Once a credit union has identified its available market need or opportunity, it needs to assess what gaps may exist between the resources – both personnel and tools – the CU has and those necessary to support the MBL opportunity. At that point, Pruis said, if the potential ROI makes sense, the credit union should invest in the resources necessary to deploy.

Pitfalls to avoid
“Typically, credit unions get into member business lending and then fall back to Excel spreadsheets and other Band-Aids to bridge the gaps. These methods tend to crumble once the credit union grows the portfolio,” said Cornerstone’s Pruis.

Bellco CU’s Barnes warned against getting into bidding wars with other lenders.

“Credit unions cannot cut everything just to get the loan,” Barnes said. We know our niche, we know what we are good at. We have a limited amount of cap room, so we stick to what we do well.”

OneAZ Credit Union’s Blaine said there are “a whole bunch” of potential problem areas in business lending, which is why it is so vital to start by hiring experienced staff.

“All types of business lending are different,” Blaine said. “Commercial construction is different from residential construction. Business loans are different. Consumer loans can have automated processes, even with mortgages, but with business loans it is very important to find staff that can examine the components of business lending.”
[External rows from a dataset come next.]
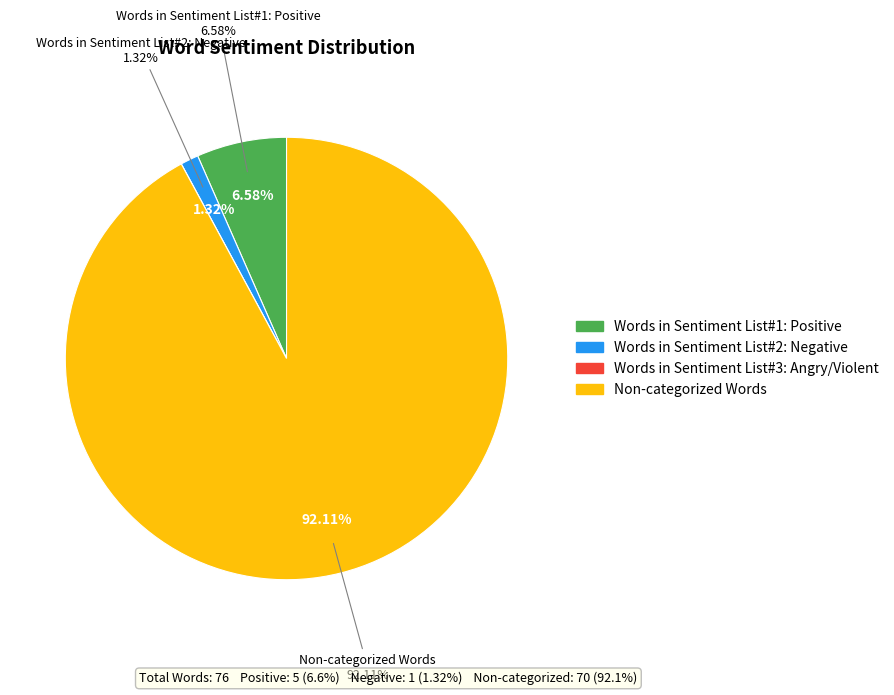

Is there a majority slice in this chart?

Yes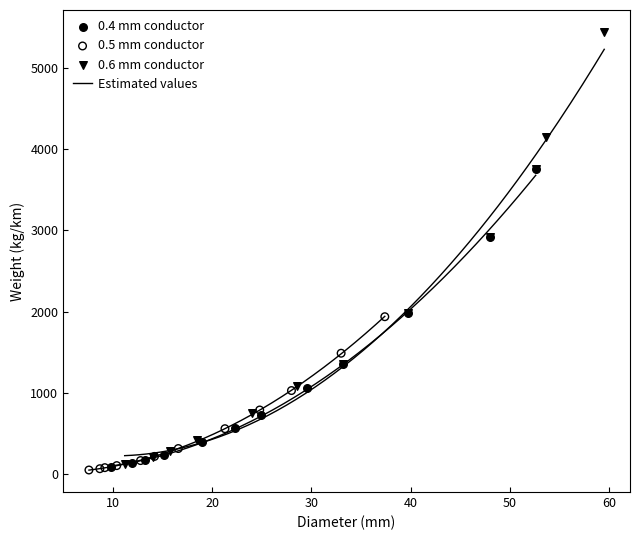

Which series reaches the maximum Y coordinate?

0.6 mm conductor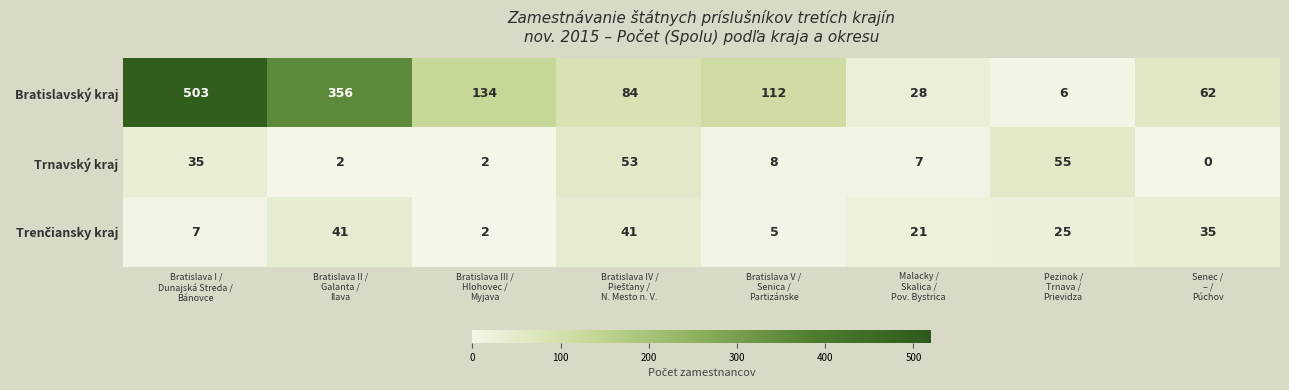

What is the difference between the second highest and second lowest values in the Trnavský kraj series?

51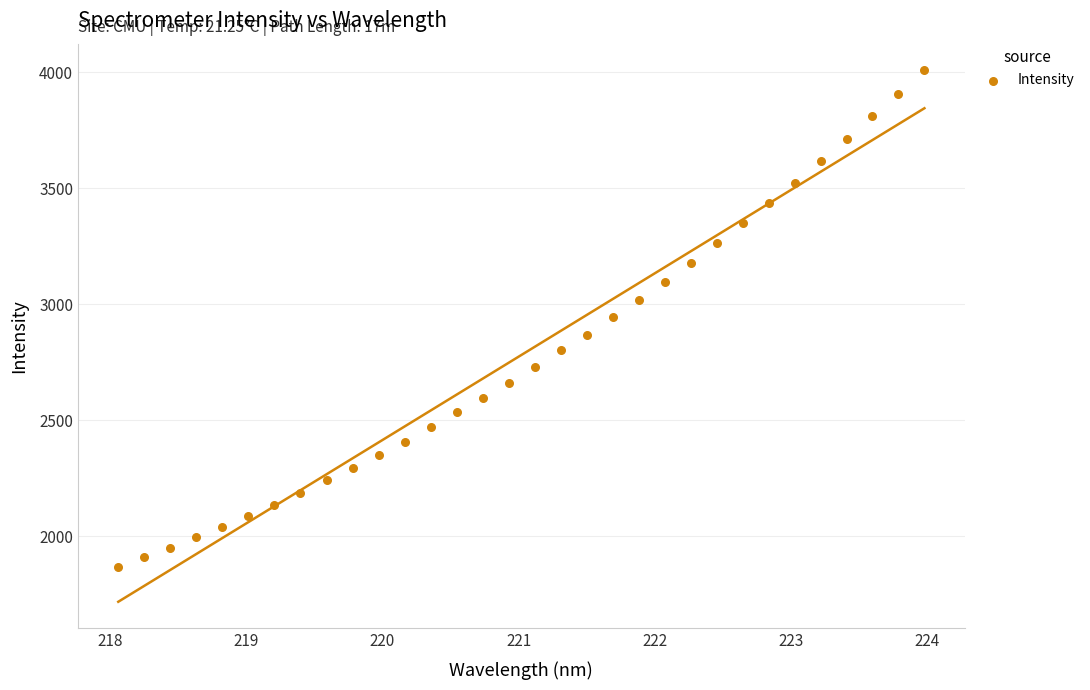

What is the range of X values (max minus min)?

5.9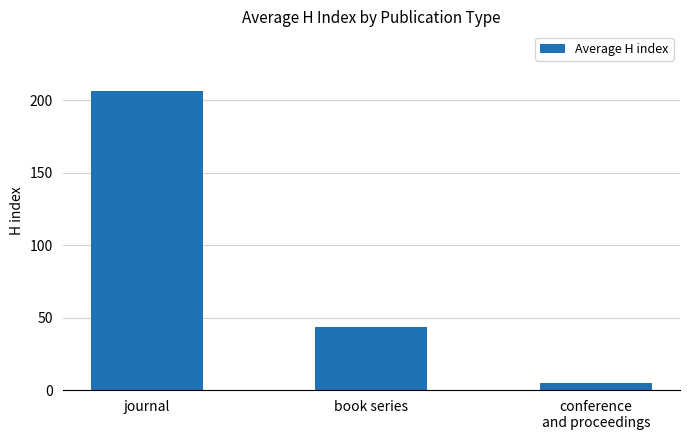

Rank the categories by value from highest to lowest.

journal, book series, conference
and proceedings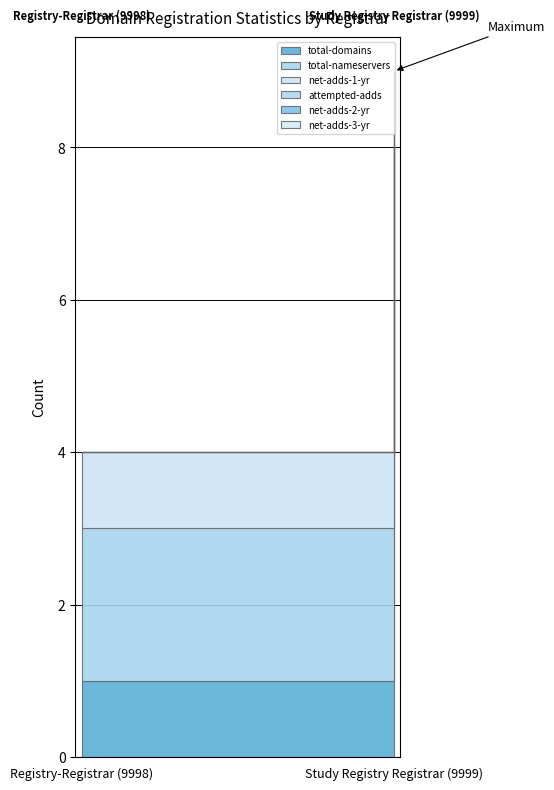

Which series has the largest range (max minus min)?

total-domains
CUs also need to watch for concentration risk, Blaine added, as well as examining markets and cash flow fluctuations for businesses. “We do stress tests on the businesses we are considering lending to. We see what happens if interest rates rise or if occupancy rates fall. Participation lending is a potential pitfall. You have to perform due diligence.”

Redwood CU’s Felder said he sees problems if credit unions extend their business lending into areas outside their area of expertise or outside their footprint.

“There are certain types of business lending we do not participate in. Even though we are in Wine Country, we do not loan to vineyards or wineries because that is not one of our core competencies. You have to know your strengths.”